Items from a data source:
━━━━
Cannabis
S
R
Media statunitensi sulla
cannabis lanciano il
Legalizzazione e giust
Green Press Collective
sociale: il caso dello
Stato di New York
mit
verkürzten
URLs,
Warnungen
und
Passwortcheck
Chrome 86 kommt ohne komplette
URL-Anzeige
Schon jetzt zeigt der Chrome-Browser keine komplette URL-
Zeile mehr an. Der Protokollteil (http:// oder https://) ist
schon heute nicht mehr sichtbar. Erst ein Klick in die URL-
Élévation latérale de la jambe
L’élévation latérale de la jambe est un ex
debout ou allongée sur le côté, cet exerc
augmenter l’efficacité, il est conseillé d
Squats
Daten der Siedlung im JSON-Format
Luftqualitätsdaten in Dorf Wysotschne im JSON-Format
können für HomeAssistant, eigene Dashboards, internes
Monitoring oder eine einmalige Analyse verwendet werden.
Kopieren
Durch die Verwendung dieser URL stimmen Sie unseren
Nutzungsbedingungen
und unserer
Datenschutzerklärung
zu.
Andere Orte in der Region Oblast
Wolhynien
━━━━
To-do item: Restate every line of the data word for word.

Final answer:
Cannabis
S
R
Media statunitensi sulla
cannabis lanciano il
Legalizzazione e giust
Green Press Collective
sociale: il caso dello
Stato di New York
mit
verkürzten
URLs,
Warnungen
und
Passwortcheck
Chrome 86 kommt ohne komplette
URL-Anzeige
Schon jetzt zeigt der Chrome-Browser keine komplette URL-
Zeile mehr an. Der Protokollteil (http:// oder https://) ist
schon heute nicht mehr sichtbar. Erst ein Klick in die URL-
Élévation latérale de la jambe
L’élévation latérale de la jambe est un ex
debout ou allongée sur le côté, cet exerc
augmenter l’efficacité, il est conseillé d
Squats
Daten der Siedlung im JSON-Format
Luftqualitätsdaten in Dorf Wysotschne im JSON-Format
können für HomeAssistant, eigene Dashboards, internes
Monitoring oder eine einmalige Analyse verwendet werden.
Kopieren
Durch die Verwendung dieser URL stimmen Sie unseren
Nutzungsbedingungen
und unserer
Datenschutzerklärung
zu.
Andere Orte in der Region Oblast
Wolhynien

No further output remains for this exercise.